YOUR GOAL — I'd like an exact copy of only the lines from the start of the listing below through the line that holds "- Orchestrators". Please keep the pictures out.

SOURCE MATERIAL —
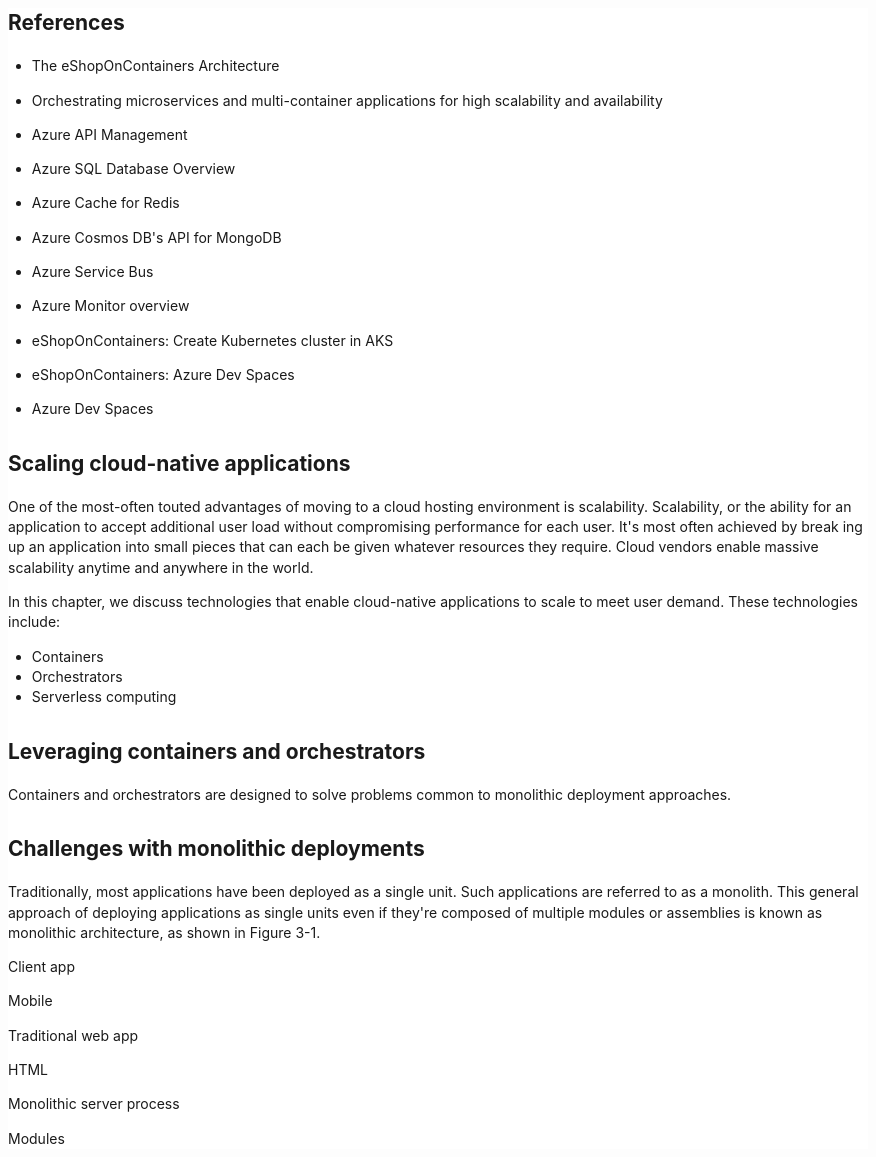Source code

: ## References

- The eShopOnContainers Architecture
- Orchestrating microservices and multi-container applications for high scalability and availability
- Azure API Management
- Azure SQL Database Overview
- Azure Cache for Redis
- Azure Cosmos DB's API for MongoDB

- Azure Service Bus
- Azure Monitor overview
- eShopOnContainers: Create Kubernetes cluster in AKS
- eShopOnContainers: Azure Dev Spaces
- Azure Dev Spaces

## Scaling cloud-native applications

One of the most-often touted advantages of moving to a cloud hosting environment is scalability. Scalability, or the ability for an application to accept additional user load without compromising performance for each user. It's most often achieved by break ing up an application into small pieces that can each be given whatever resources they require. Cloud vendors enable massive scalability anytime and anywhere in the world.

In this chapter, we discuss technologies that enable cloud-native applications to scale to meet user demand. These technologies include:

- Containers
- Orchestrators
- Serverless computing

## Leveraging containers and orchestrators

Containers and orchestrators are designed to solve problems common to monolithic deployment approaches.

## Challenges with monolithic deployments

Traditionally, most applications have been deployed as a single unit. Such applications are referred to as a monolith. This general approach of deploying applications as single units even if they're composed of multiple modules or assemblies is known as monolithic architecture, as shown in Figure 3-1.

Client app

Mobile

Traditional web app

HTML

Monolithic server process

Modules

YOUR SOLUTION —
Source code

: ## References

- The eShopOnContainers Architecture
- Orchestrating microservices and multi-container applications for high scalability and availability
- Azure API Management
- Azure SQL Database Overview
- Azure Cache for Redis
- Azure Cosmos DB's API for MongoDB

- Azure Service Bus
- Azure Monitor overview
- eShopOnContainers: Create Kubernetes cluster in AKS
- eShopOnContainers: Azure Dev Spaces
- Azure Dev Spaces

## Scaling cloud-native applications

One of the most-often touted advantages of moving to a cloud hosting environment is scalability. Scalability, or the ability for an application to accept additional user load without compromising performance for each user. It's most often achieved by break ing up an application into small pieces that can each be given whatever resources they require. Cloud vendors enable massive scalability anytime and anywhere in the world.

In this chapter, we discuss technologies that enable cloud-native applications to scale to meet user demand. These technologies include:

- Containers
- Orchestrators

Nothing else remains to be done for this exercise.